Task to carry out: Please update the entries from the line containing "This record shows" through the line containing "0.100295, 0.926961, -0.253802]]", changing "camera intrinsics" to "lens parameters" and keeping everything else the same. Return only those lines.

Data records:
....

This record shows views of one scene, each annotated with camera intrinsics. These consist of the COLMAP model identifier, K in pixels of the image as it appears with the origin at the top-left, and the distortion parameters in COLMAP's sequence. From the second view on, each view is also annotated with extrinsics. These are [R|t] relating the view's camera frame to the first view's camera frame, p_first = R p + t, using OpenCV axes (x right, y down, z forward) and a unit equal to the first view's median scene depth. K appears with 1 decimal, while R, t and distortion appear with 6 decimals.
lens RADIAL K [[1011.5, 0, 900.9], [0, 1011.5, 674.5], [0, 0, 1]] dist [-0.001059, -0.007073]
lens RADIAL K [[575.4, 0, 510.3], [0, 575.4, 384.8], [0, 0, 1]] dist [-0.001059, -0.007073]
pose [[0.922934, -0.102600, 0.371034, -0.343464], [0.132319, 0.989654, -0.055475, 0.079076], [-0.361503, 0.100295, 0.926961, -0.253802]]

....

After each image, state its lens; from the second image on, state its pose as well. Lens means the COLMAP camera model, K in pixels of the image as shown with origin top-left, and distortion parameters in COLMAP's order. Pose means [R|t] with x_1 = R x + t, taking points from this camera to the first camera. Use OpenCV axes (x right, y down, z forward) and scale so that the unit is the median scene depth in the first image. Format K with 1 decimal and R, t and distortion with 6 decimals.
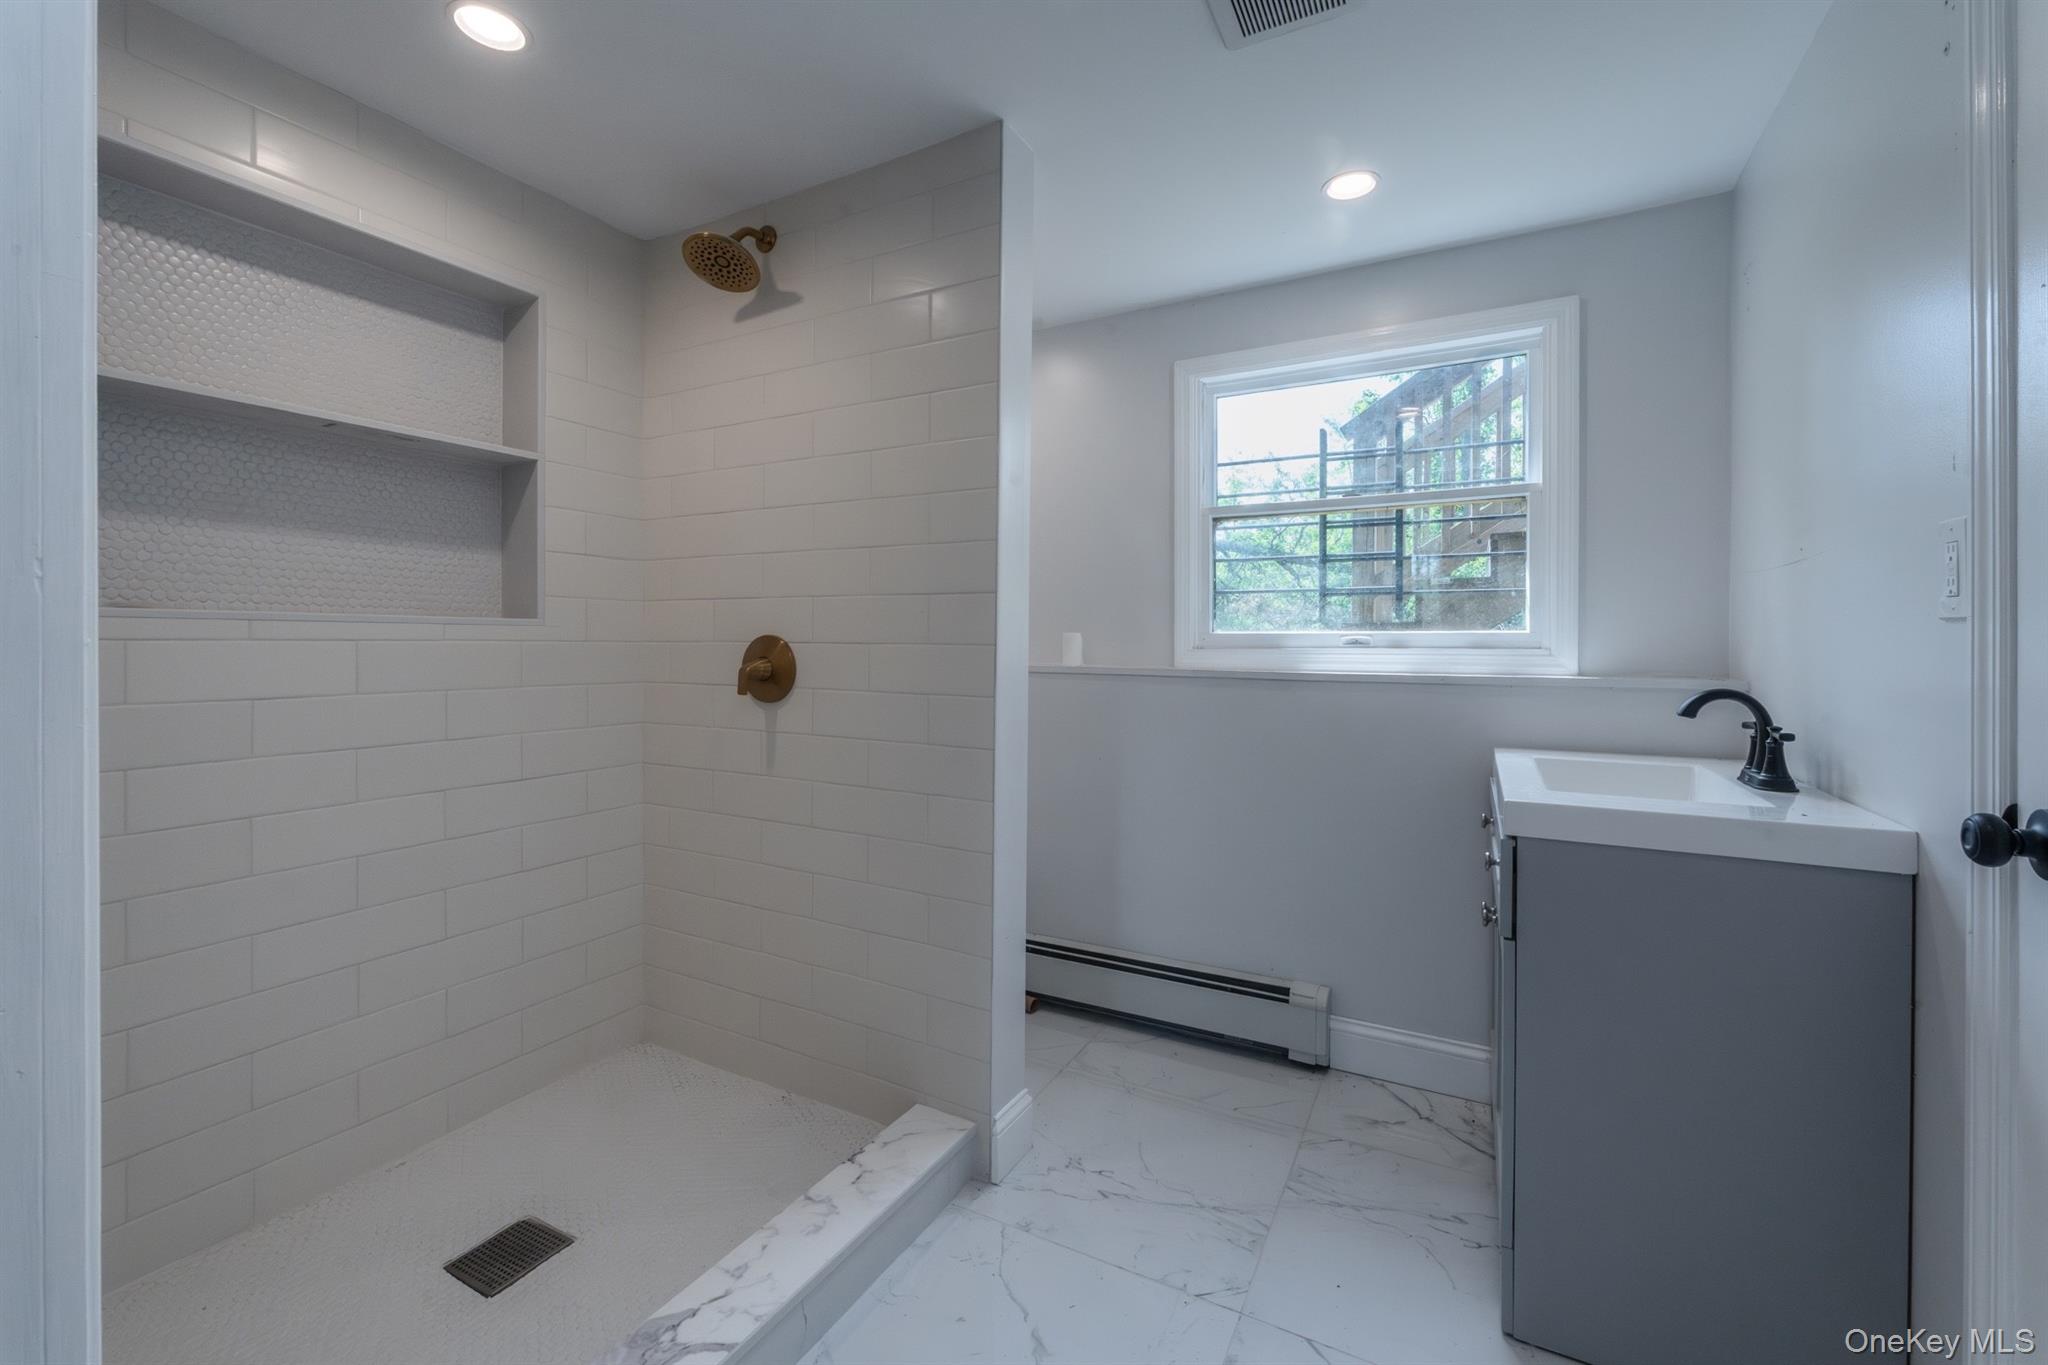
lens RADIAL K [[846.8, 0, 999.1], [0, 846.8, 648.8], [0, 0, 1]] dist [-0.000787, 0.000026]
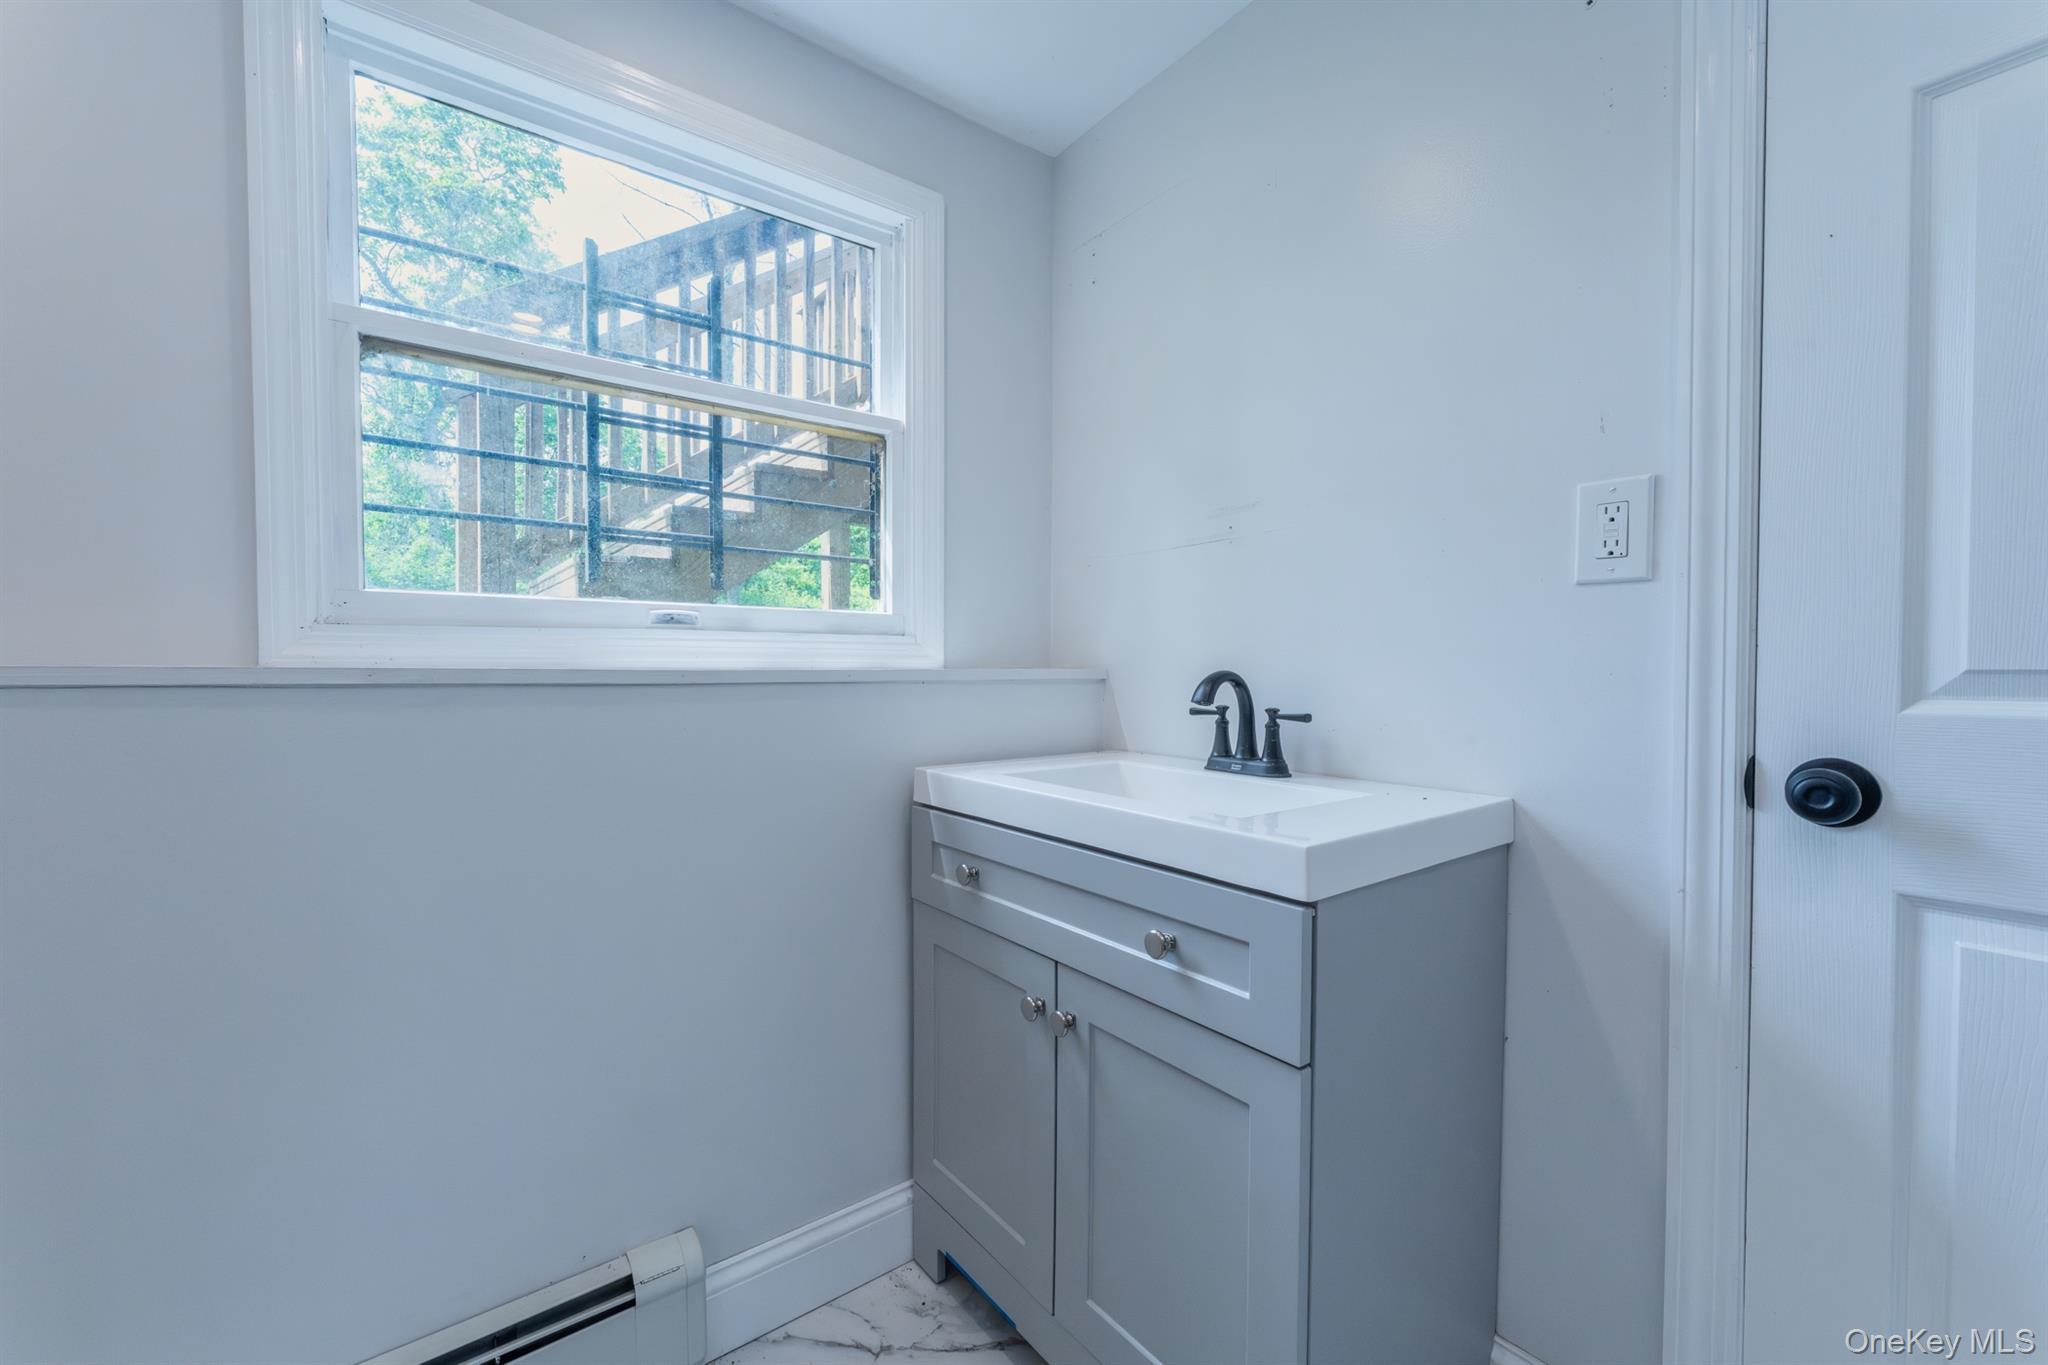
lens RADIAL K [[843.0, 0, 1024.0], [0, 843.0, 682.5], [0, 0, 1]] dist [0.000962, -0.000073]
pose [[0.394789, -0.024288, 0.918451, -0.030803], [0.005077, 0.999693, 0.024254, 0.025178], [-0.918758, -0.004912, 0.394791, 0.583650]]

....

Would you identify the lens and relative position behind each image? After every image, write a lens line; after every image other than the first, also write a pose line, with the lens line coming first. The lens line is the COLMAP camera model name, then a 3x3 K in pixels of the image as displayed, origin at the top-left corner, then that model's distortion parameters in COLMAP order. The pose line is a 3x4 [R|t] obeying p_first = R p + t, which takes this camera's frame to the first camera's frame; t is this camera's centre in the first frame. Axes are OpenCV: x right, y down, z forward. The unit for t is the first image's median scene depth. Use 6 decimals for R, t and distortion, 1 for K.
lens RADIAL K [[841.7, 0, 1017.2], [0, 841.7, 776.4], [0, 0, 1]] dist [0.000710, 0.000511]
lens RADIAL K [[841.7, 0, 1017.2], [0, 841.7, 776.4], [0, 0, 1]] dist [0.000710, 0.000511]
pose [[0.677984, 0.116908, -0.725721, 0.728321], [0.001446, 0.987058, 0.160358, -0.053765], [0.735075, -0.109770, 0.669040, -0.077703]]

....

Exercise response:
This record shows views of one scene, each annotated with lens parameters. These consist of the COLMAP model identifier, K in pixels of the image as it appears with the origin at the top-left, and the distortion parameters in COLMAP's sequence. From the second view on, each view is also annotated with extrinsics. These are [R|t] relating the view's camera frame to the first view's camera frame, p_first = R p + t, using OpenCV axes (x right, y down, z forward) and a unit equal to the first view's median scene depth. K appears with 1 decimal, while R, t and distortion appear with 6 decimals.
lens RADIAL K [[1011.5, 0, 900.9], [0, 1011.5, 674.5], [0, 0, 1]] dist [-0.001059, -0.007073]
lens RADIAL K [[575.4, 0, 510.3], [0, 575.4, 384.8], [0, 0, 1]] dist [-0.001059, -0.007073]
pose [[0.922934, -0.102600, 0.371034, -0.343464], [0.132319, 0.989654, -0.055475, 0.079076], [-0.361503, 0.100295, 0.926961, -0.253802]]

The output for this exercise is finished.